■ WHAT THE TASK REQUIRES
For the records shown below, return an exact copy that excludes the pictures.

■ EXCERPTED RECORDS
=-=-=-=-=

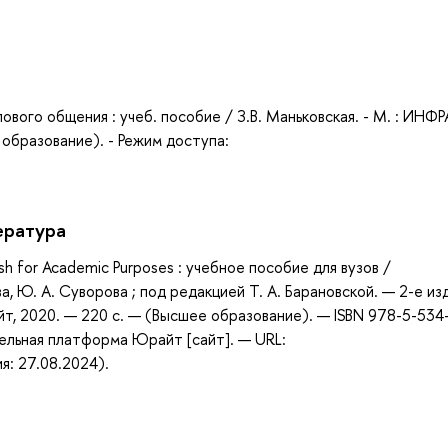
а
ового общения : учеб. пособие / З.В. Маньковская. - М. : ИНФР
образование). - Режим доступа:
ература
sh for Academic Purposes : учебное пособие для вузов /
ова, Ю. А. Суворова ; под редакцией Т. А. Барановской. — 2-е изд
т, 2020. — 220 с. — (Высшее образование). — ISBN 978-5-534
ельная платформа Юрайт [сайт]. — URL:
я: 27.08.2024).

=-=-=-=-=

■ OUTPUT BELOW
а
ового общения : учеб. пособие / З.В. Маньковская. - М. : ИНФР
образование). - Режим доступа:
ература
sh for Academic Purposes : учебное пособие для вузов /
ова, Ю. А. Суворова ; под редакцией Т. А. Барановской. — 2-е изд
т, 2020. — 220 с. — (Высшее образование). — ISBN 978-5-534
ельная платформа Юрайт [сайт]. — URL:
я: 27.08.2024).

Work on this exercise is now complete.